Даже не ополоснув заляпанных грязью ног, он ввалился в дом. Увидев мужа, Муй поспешила освободить стол от книг, отодвинув их к стене.
— Почему так поздно? — спросила она.
Оглядев груду книг, Ман ответил вопросом на вопрос:
— А ты чем занимаешься?
Муй рассмеялась, ее щеки зарделись:
— Да вот составляю смету расходов кооператива. Приезжали специалисты, торопили с этим делом… Ой, где ты так вымазался? Возьми-ка лампу да пойди вымой ноги…
Ман отвел руку жены.
— Ладно, ладно, потом помою! Покажи-ка, что ты успела сделать?
Муй смущенно улыбнулась.
— Не надо, завтра посмотришь… — уклончиво ответила она.
— Да ты что? Дай я посмотрю, а вдруг ты что-нибудь напутала, я проверю. Ты ведь моя жена, нечего стесняться, если и ошиблась. Ну, давай сюда!
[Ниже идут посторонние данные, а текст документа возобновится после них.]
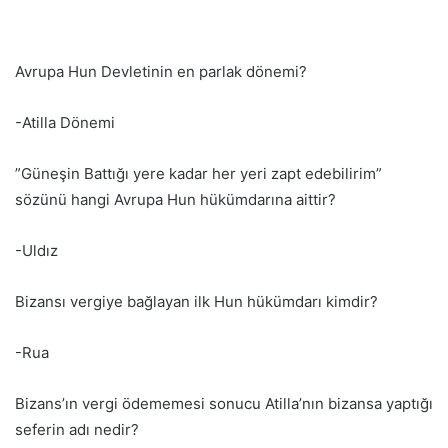
Avrupa Hun Devletinin en parlak dönemi?
-Atilla Dönemi
”Güneşin Battığı yere kadar her yeri zapt edebilirim”
sözünü hangi Avrupa Hun hükümdarına aittir?
-Uldız
Bizansı vergiye bağlayan ilk Hun hükümdarı kimdir?
-Rua
Bizans’ın vergi ödememesi sonucu Atilla’nın bizansa yaptığı
seferin adı nedir?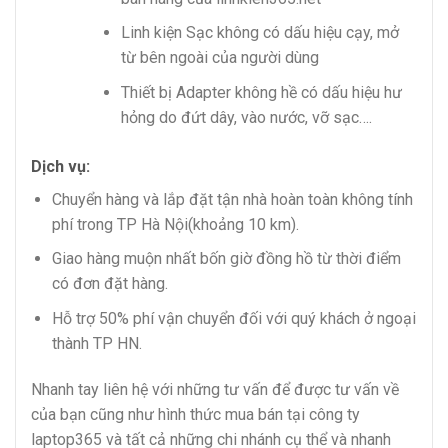
Linh kiện Sạc không có dấu hiệu cạy, mở
từ bên ngoài của người dùng
Thiết bị Adapter không hề có dấu hiệu hư
hỏng do đứt dây, vào nước, vỡ sạc….
Dịch vụ:
Chuyển hàng và lắp đặt tận nhà hoàn toàn không tính
phí trong TP Hà Nội(khoảng 10 km).
Giao hàng muộn nhất bốn giờ đồng hồ từ thời điểm
có đơn đặt hàng.
Hỗ trợ 50% phí vận chuyển đối với quý khách ở ngoại
thành TP HN.
Nhanh tay liên hệ với những tư vấn để được tư vấn về
của bạn cũng như hình thức mua bán tại công ty
laptop365 và tất cả những chi nhánh cụ thể và nhanh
Последняя фраза прозвучала как приказ. Ман скинул рубашку, повесил ее на спинку стула, затем решительным жестом придвинул к себе стопку отчетов и начал внимательно просматривать их. Наконец он дошел до того места, на котором остановилась жена. Вот след от резинки на косо начерченных строчках… Ман окликнул жену так громко, что его мать, мирно дремавшая под москитной сеткой, пробудилась, высунула голову наружу и тихонько спросила:
— Это ты, Ман?
Ман достал карандаш и небрежно постучал по разложенным на столе бумагам:
— Да, да, это я! Муй, садись-ка рядом, я объясню тебе, в чем ошибка. Понимаешь, ты здесь напутала. Производственные затраты нельзя вписывать в эту графу, так не делают.
Муй села рядом и сконфуженно прошептала:
— Откуда мне знать… Так объясняли специалисты… вроде бы так…
— Ну что ты! Быть этого не может! Если они так объясняли, значит, сами ничего не смыслят в этих делах. Ну-ка припомни, что они тебе объясняли!